COPPER RIVER SALMON SEASON
The Copper River Salmon Season is here. The salmon is appearing now in markets and this is the season to buy, prepare and eat it. The price will vary depending on where you buy it, but if you are aware of who sells it and why the price is what it is, you will be able to determine which is best for you. Copper River Salmon is a dark orange and it is rich in Oils which have untold benefits. For a full description of what Omega-3 Oils can do for you go to the National Institute of Health’s Website. Aside from the health benefits that you obtain from eating this salmon, the flavor is outstanding and preparation is simple. The flavor is so good, that you really do not need to add anything to it, but of course, that is up to you and your palate.

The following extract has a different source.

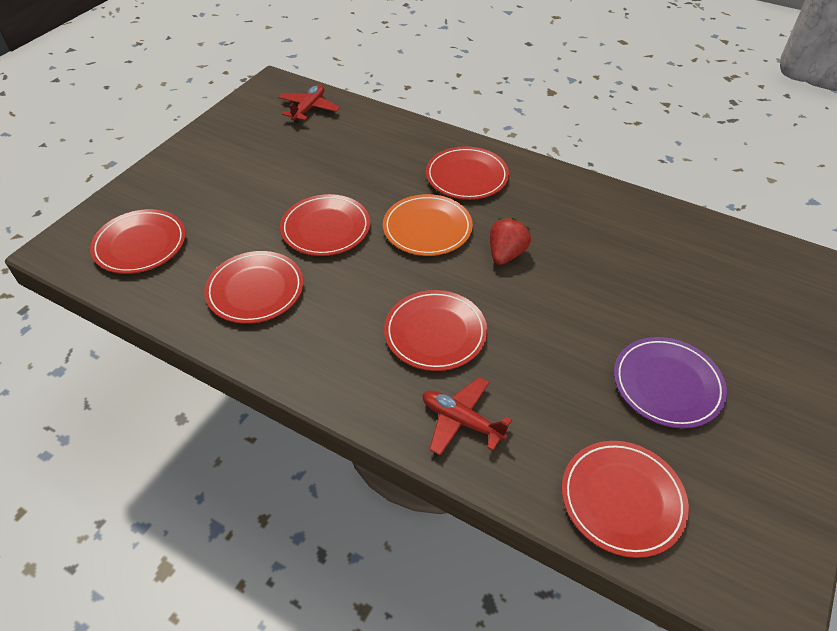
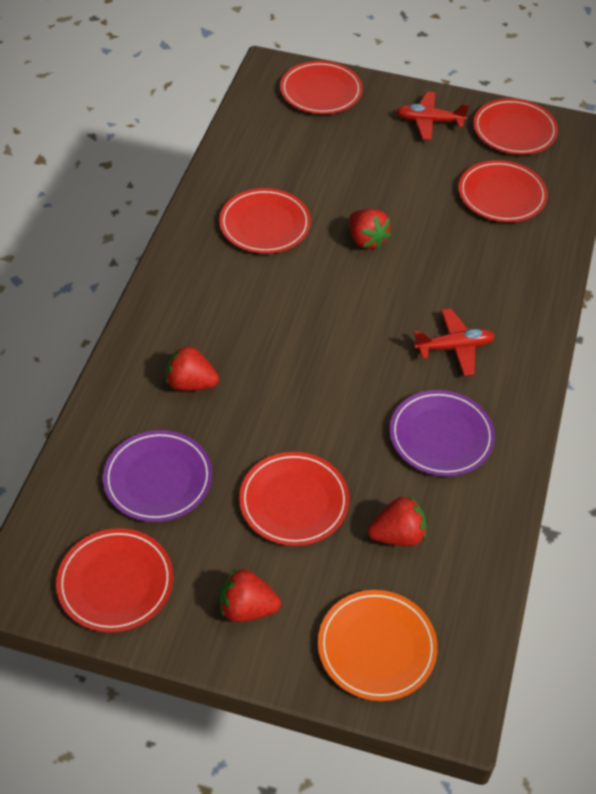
purple plate: 1 -> 2
red strawberry: 1 -> 4

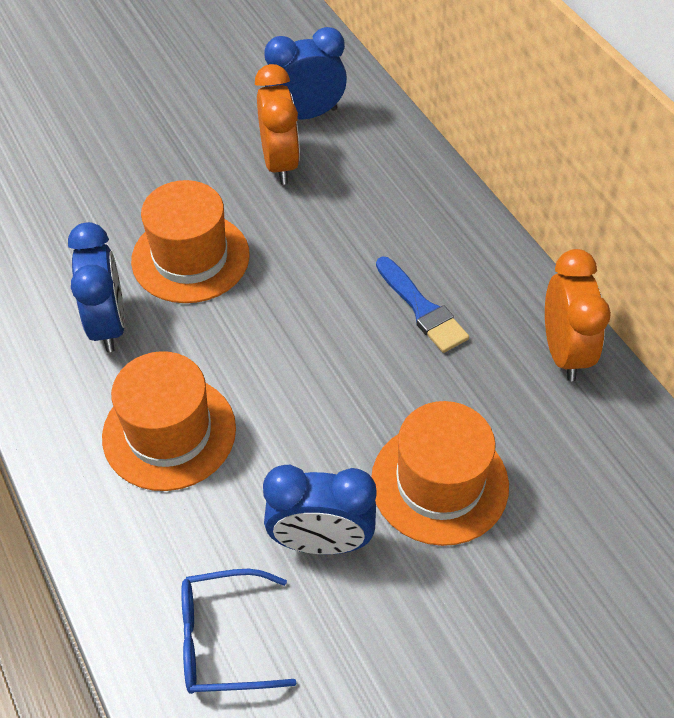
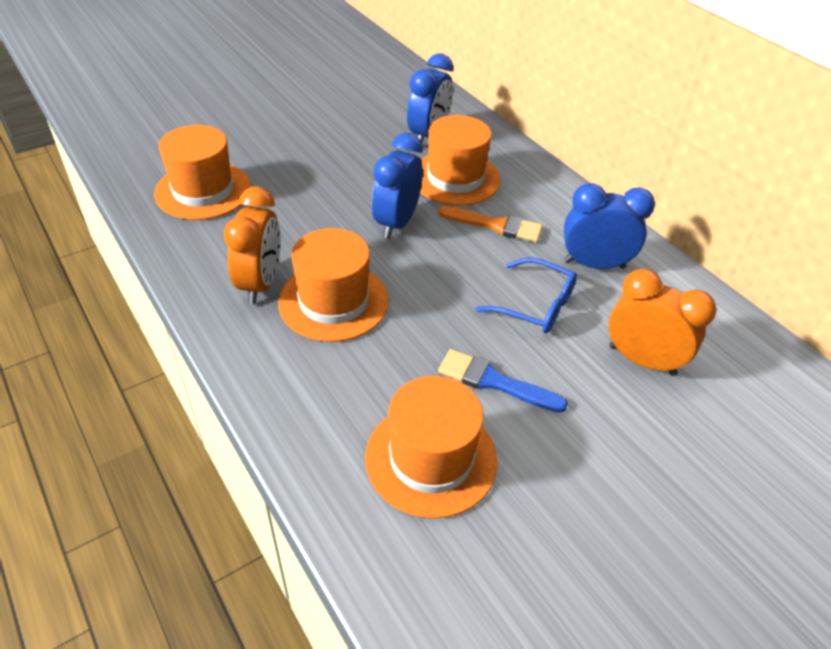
orange brush: 0 -> 1
orange hat: 3 -> 4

For our dinner tonight, I had an abundance of sliced vegetables left over from our pizza dinner last night and needed to do something with them before they deteriorated. I decided that making Copper River Salmon was the perfect way to go. Along with the salmon, I made mushroom risotto and a fresh amazon to go with the salmon.
I sautéed the mushrooms in olive oil and then added the Arborio Rice and stirred until it was completely covered in the olive oil. I then added enough Chicken Stock to completely cover the rice, stirred and added a small amount of sea salt and allowed it to cook, uncovered until most of the liquid was absorbed and the rice was the consistency that we desired. Rice for risotto is usually cooked until is soft, but not mushy. Some people like it to have a slight crunch, but that is not the way we do. A little more liquid may have to be added during the cooking process, but you do not want it to be too soupy. When the rice was done to our taste, I added a small amount of cream and some parmesan cheese and then put it on the lowest heat to keep warm while I cooked the salmon. If desired, a small amount of minced fresh basil can be added at the end. (If you add it during the cooking process most of the flavor will cook out)
To cook theSalmon, I sautéed the leftover vegetables (onion and red bell pepper)in Olive Oil along with a small amount of vom Fass Lemon infused Olive Oil. Once the Vegetables were almost cooked, I added an additional amount of oil and cooked the salmon, skin side down. After about 3-5 minutes, I flipped it and then cooked the other side. Copper River Salmon is good if not cooked all the way through. In other words, it can be rare in the middle. (I love raw fish and think cooking destroys the flavor – in this instance a small amount of cooking on each side along with the rare middle is perfect.
Once the salmon was cooked, I transferred the vegetables to a serving platter and then placed the salmon on top. I made a raspberry sauce to go along with the salmon and served it with the risotto and lightly cooked asparagus tips. Adelicious meal and one that is also good for a summer meal. Not too filling, but satisfying and filled with nutrients.
The recipe for the raspberry sauce is below. This is good not only for salmon but for waffles, pancakes and ice cream or other desserts.
1 cup Raspberries
1 tsp. Lemon Juice
1-2 Tbsps. Simple Syrup
1 Tbsp. aged Balsamic Vinegar or Framboise (Raspberry) Liqueur
Place the raspberries in a food processor fitted with the metal blade.
Run until the berries are pureed and transfer to a strainer placed over a small bowl.
Use the back of a spoon to force the berries through the mesh of the strainer and discard the seeds. (If using seedless raspberries you can skip this step)
Add the remaining ingredients to the raspberries and serve or use to garnish the serving dish.